London's 'biggest dog’! Diego is 6ft and weighs 15st - but often gets mistaken for cow

londons biggest dog
Maggie Davies

Diego, a black and white Great Dane from east London, weighs 15 stone and is so popular that police stop him to take photographs in the street.

A humongous dog who weighs 15 stone often gets mistaken for a cow because of his size and colouring. Diego, a black and white Great Dane, is taller than his six-foot owner when standing on hind legs.

“Almost everyone knows him” near his east London home and taking the tube can be a “nightmare” with large crowds of doggy fans, reports MyLondon.

Diego is so popular that even the police have even stopped him in the street to take photographs. Owner Carlos takes Diego with him everywhere, and the pair love riding through central London in a two-wheeled motorbike together.

The Great Dane even has a pair of dog goggles that fit his head – so he can ride in style.

Carlos, who is originally from Brazil, bought Diego in 2015. His wife, Ellie, was terrified of dogs, and had taken some persuading (17 years, to be exact).

On Christmas Day, they got the call: a breeder had one Great Dane left. And so, at 11am, Carlos set off for Peterborough to collect Diego. Ellie may have had her reservations, but Diego has won her round.

“Now, if I asked her to choose (between) me or Diego, Diego would stay,” says Carlos. “She does everything for them – they control the house.” At 95kgs, Diego is taller than six-foot Carlos when standing on his hind legs.

Diego has been known to steal food from strangers. “He steals food everywhere – he’s not very well-behaved with food. If some guys are having lunch and they blink, Diego will grab it,” Carlos said.

Carlos has tried to put Diego on a diet, but it’s tricky – strangers in the park will readily dispense treats to their favourite Great Dane, and there’s also the issue of pizza. “If he sees pizza, his favourite food, he gets crazy – he’s a different dog. He’ll do anything for pizza,” he explains. Six years after getting Diego, he and Carlos are inseparable.

“Everywhere I go, I take Diego,” says Carlos, explaining that when he sits down – on the sofa, on the Tube, to put his shoes on – Diego will always sit on his lap.
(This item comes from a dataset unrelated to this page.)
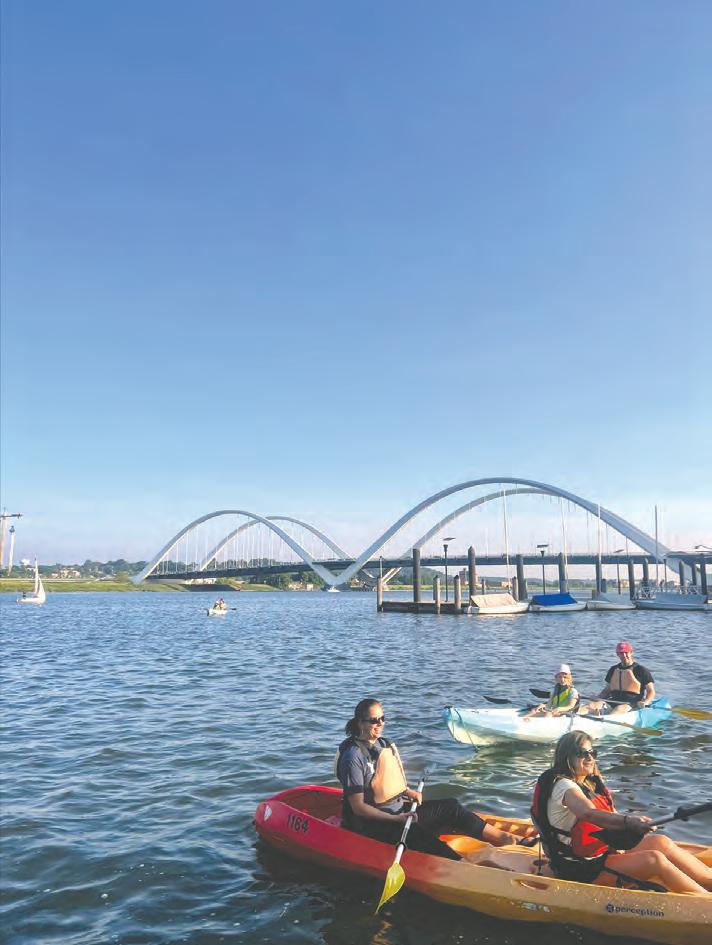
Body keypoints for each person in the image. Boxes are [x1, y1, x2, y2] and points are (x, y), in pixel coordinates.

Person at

Docile Diego will happily accompany Carlos to the pub, on the Tube, or join him at a restaurant.

At The Bike Shed, a motorcycle club in Shoreditch, Diego is the first dog in the venue’s history to have become a Gold Member. “When we go there, it says on the table: ‘This table is reserved for Diego and his human,” Carlos says.
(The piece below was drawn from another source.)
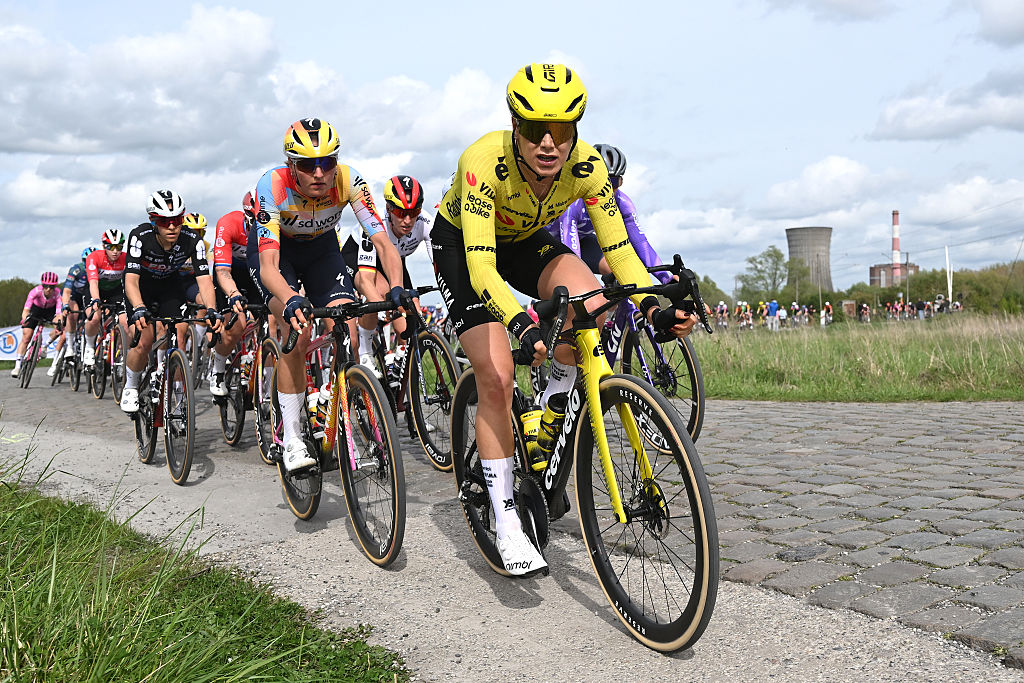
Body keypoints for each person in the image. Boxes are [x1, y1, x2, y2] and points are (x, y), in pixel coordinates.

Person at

Diego is well-liked. In Victoria Park, where he takes his morning walk, he has doting fans who’ll slip him treats; at work at Bravos Motorcycles, people will regularly drop by to see him or take him for a walk.
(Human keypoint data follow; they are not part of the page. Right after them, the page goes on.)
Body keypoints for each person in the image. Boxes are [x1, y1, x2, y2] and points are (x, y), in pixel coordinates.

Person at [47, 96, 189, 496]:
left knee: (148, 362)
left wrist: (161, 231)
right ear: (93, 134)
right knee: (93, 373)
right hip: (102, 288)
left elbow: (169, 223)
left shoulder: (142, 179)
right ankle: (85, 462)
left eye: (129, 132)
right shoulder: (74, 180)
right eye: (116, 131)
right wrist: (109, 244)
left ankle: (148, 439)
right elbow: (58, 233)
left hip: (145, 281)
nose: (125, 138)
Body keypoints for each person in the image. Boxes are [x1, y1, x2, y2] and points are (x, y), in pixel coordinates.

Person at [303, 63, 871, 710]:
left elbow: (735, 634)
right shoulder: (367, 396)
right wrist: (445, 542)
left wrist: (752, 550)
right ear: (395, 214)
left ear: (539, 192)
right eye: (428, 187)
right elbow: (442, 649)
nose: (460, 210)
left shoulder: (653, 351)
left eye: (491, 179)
Because of his size and black and white colouring, some children even mistake him for a cow. “In East London, almost everyone knows him,” says Carlos. “If you have a Great Dane, everyone wants to come and talk and take pictures.” This can be a liability.

“The Tube is a nightmare sometimes…one (person) wants to take a photo, and then another one, and then there’s a crowd,” Carlos said. Driving together on the motorbike, they’ve also been stopped by the police. Carlos thought they were in trouble – but it turned out that they too just wanted a photo of the pair together.

“Sometimes when we stop, people don’t want to pass – they want to see him, and it makes a traffic jam,” says Carlos, who has taken to wearing a balaclava to keep a low profile. That said, Carlos is pleased to have Diego by his side, and I sense that he enjoys some of the popularity that Diego and Nelson bring. He says: “If you want to meet people and make friends, walk a Great Dane in London.”

Six year-old Diego has an adopted brother, Nelson, aged two. Currently, it’s just Diego who travels in the sidecar, but Carlos is keen to teach Nelson to ride with him too. “Nelson is a completely different dog,” says Carlos, explaining that where Diego is calm, Nelson is jittery, afraid of smaller dogs. “As a Great Dane, he’s more active. He’s crazy – he’s the opposite of Diego.”

In spite of their differences, the two dogs are best friends, says Carlos – although Nelson, despite being around 30kgs lighter than Diego, is “the alpha”.